Wetmore: What is happening at the cellular level as we age?
Morris: The structures in our cells just don’t perform as well as they used to as we age. More specifically, when scientists talk about the aging process today, they talk about telomeres. Telomeres are structures in our cells that shorten everytime they regenerate.
The cell itself doesn’t regenerate quite the same. It becomes like a less efficient copy of the last cell after a certain amount of time. So you’re not getting cells that are 100% anymore. They’re like 99%, and then eventually they’re like 92%. And that’s at the core of the aging process. At some point, when the telomeres are too short, the cells with shorter telomeres can no longer replicate and they die. This affects more and more cells over time, leading to tissue damage and signs of aging.
Wetmore: Dang, ok. Is there anything we can do about that?
Morris: There’s billions of dollars going into this research today. Lots of very smart people are trying to figure out how to reverse the aging process. David Sinclair, a biologist, is one of the pioneers at the forefront of this cutting-edge science.
Wetmore: Well, that’s great news. I feel like I could definitely use some new telomeres.
Of course, nothing was ever meant to last forever. But world-class athletes, especially veterans, know this all too well. Yet they still go out there, bear it all to witness, and ride their wave until it crashes.
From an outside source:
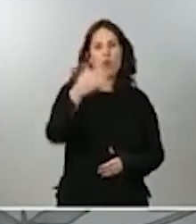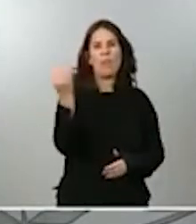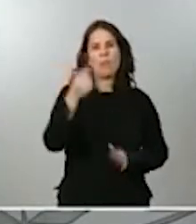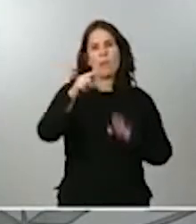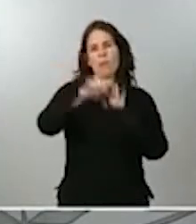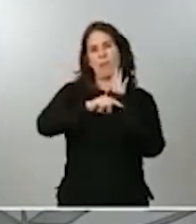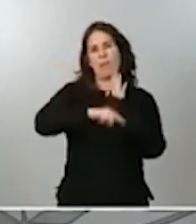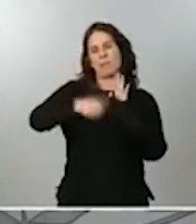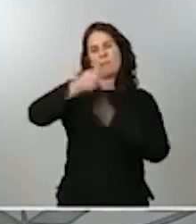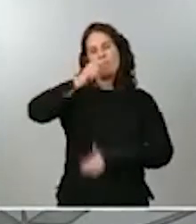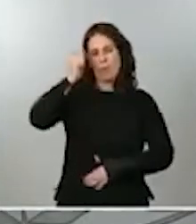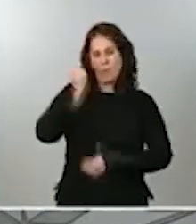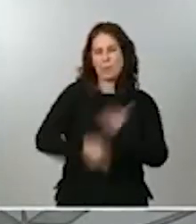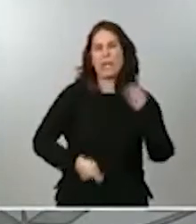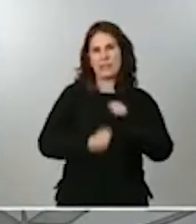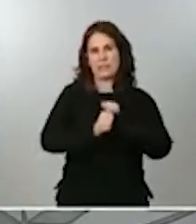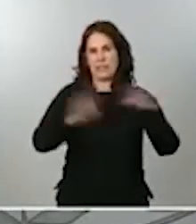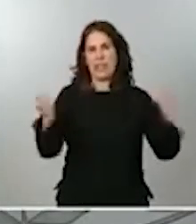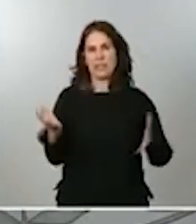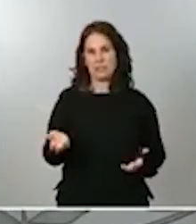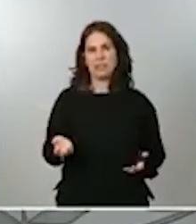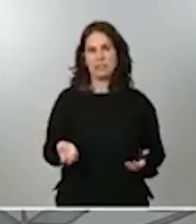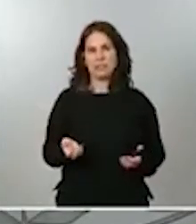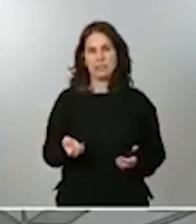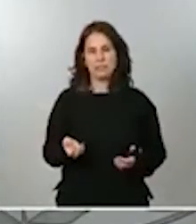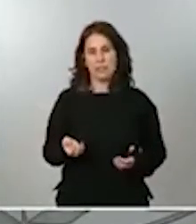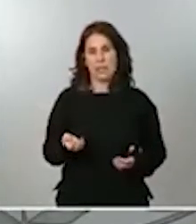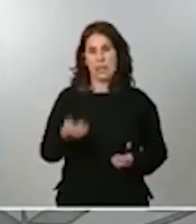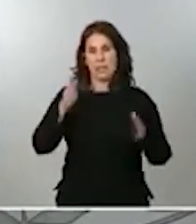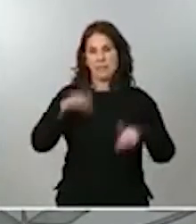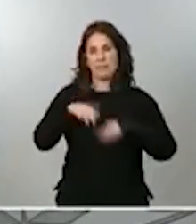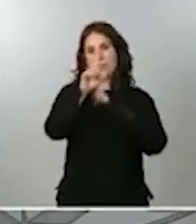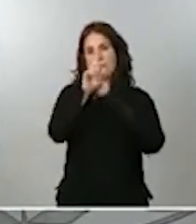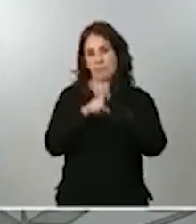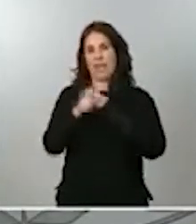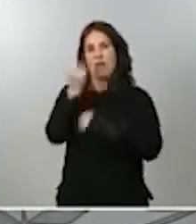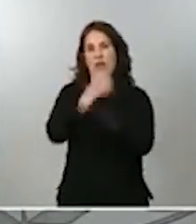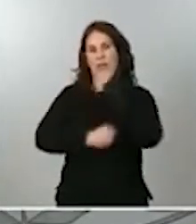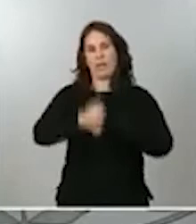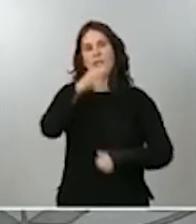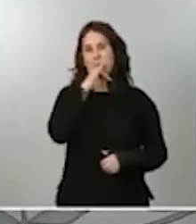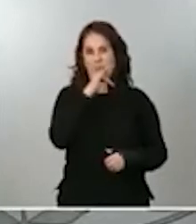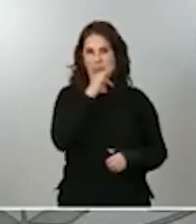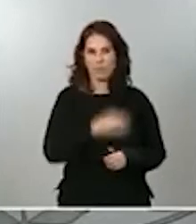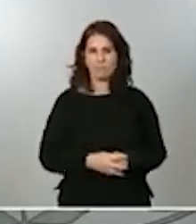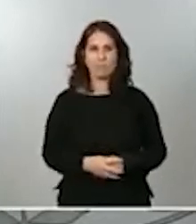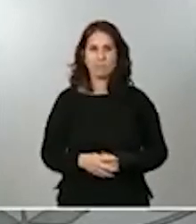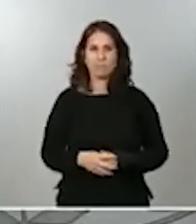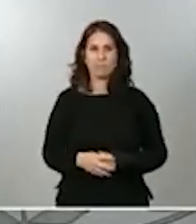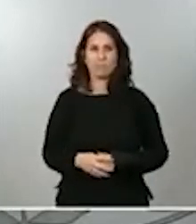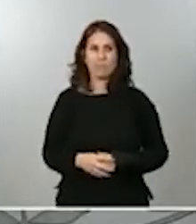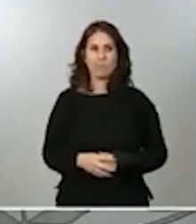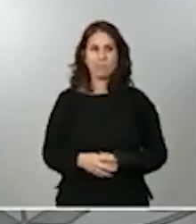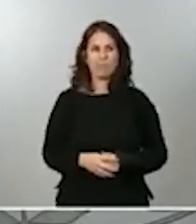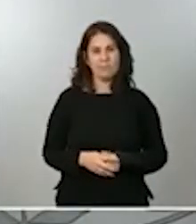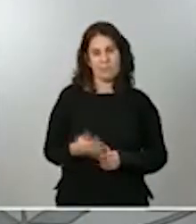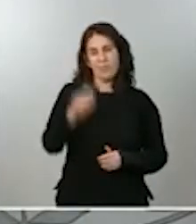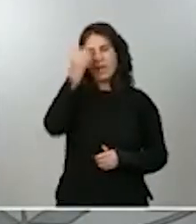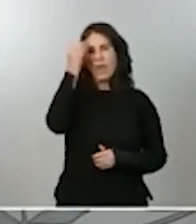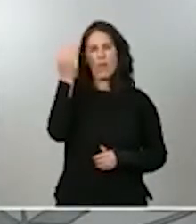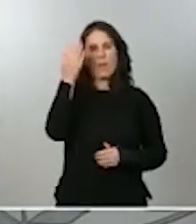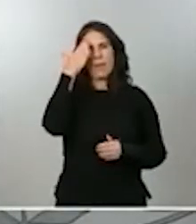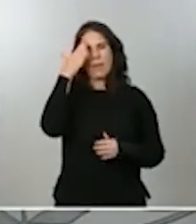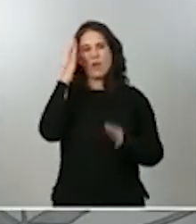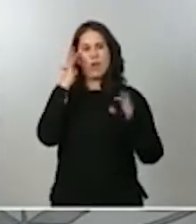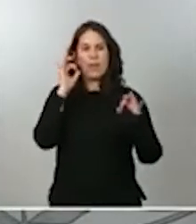drásticas con la correspondiente recesión económica que ello conlleva. Así que creo que hay que ser coherente siempre y creo que la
“They are prepared to lose out there in plain sight,” Rogel Angell writes about professional baseball players in their prime. “While the rest of us do it in private and then pretend it hasn’t happened.”
Surely it’s much easier to fade from the climbing scene if no one ever knew you climbed in the first place and if you’ve only ever been in competition with yourself. However, for the world’s best, it must be hard to have that gift and then watch it slip through your fingers, especially under the limelight.
Regardless of the duration of one’s competitive path, just possessing that fleeting magic for a few years must feel pretty special and while the gifted few maintain the power to float their way up seemingly impossible walls, you can bet I’ll be watching and wondering how they do it.